Analizza lucidamente la gara col Matera il difensore centrale del Benevento Calcio, Fabio Lucioni. Non sa spiegarsi il perché la squadra abbia giocato sotto tono il secondo tempo. Ma allo stesso tempo non vuole accampare scuse, solo riprendere a lavorare e a volare basso.
“Quando ci sono prestazioni del genere – dice il difensore giallorosso – accampare scuse diventa molto difficile. Ma la squadra ha mostrato carattere, perché recuperare dall’1-3 non è facile. Dobbiamo riguardare bene il secondo tempo e analizzare cosa sia successo, perché eravamo in vantaggio e con la superiorità e non dovevamo scoprirci in quel modo. Abbiamo concesso 5 o 6 ripartenze ai nostri avversari, alcune delle quali letali. Poi abbiamo reagito e l’abbiamo ripresa.
Paura? Non ne abbiamo avuta. Sono gli altri che ne devono avere quando vengono qui e visto che siamo secondi. Forse più un eccesso di sicurezza. Esci dagli spogliatoi con un uomo in più e la partita in pugno. Dopo aver subito l’1-1 abbiamo voluto fare subito il 2-1 e questo l’abbiamo pagato prestando il fianco alle ripartenze dell’avversario. Purtroppo sapevamo che questo era il loro modo di giocare, il loro punto di forza. Nonostante ciò, purtroppo, non siamo riusciti ad evitarlo. Il Matera ha comunque una buona squadra con giocatori provenienti anche dalla B. Noi ci abbiamo provato, creando 6 o 7 palle gol. Abbiamo costruito e purtroppo anche sprecato tanto.

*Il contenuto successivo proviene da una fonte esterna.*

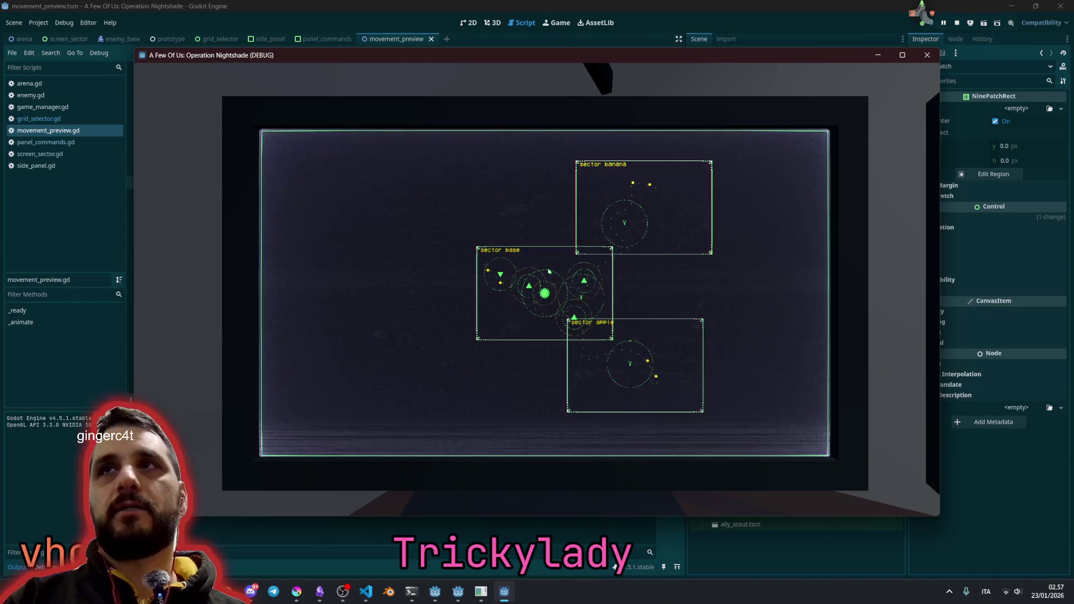
left_click(858, 290)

La condizione fisica nostra c’era, lo dimostra il fatto che loro sono usciti con i crampi.
Nel finale ho provato a fare gol. Lo inseguo da tanto, ma Baiocco c’è arrivato. Ho pensato di prenderlo in controtempo, ma lui è riuscita a prenderla. Ha fatto il suo: sta lì per parare.
Troppi gol presi? Probabilmente c’è stato un calo di attenzione. In questa categoria è importante essere attenti e concentrati in ogni istante della gara perché spesso anche se sei inferiore all’avversario puoi batterlo con la giusta attenzione. Bisogna tornare con i piedi per terra, ricordando che la seconda posizione non ce l’ha regalata nessuno, ma è stata frutto del nostro lavoro”.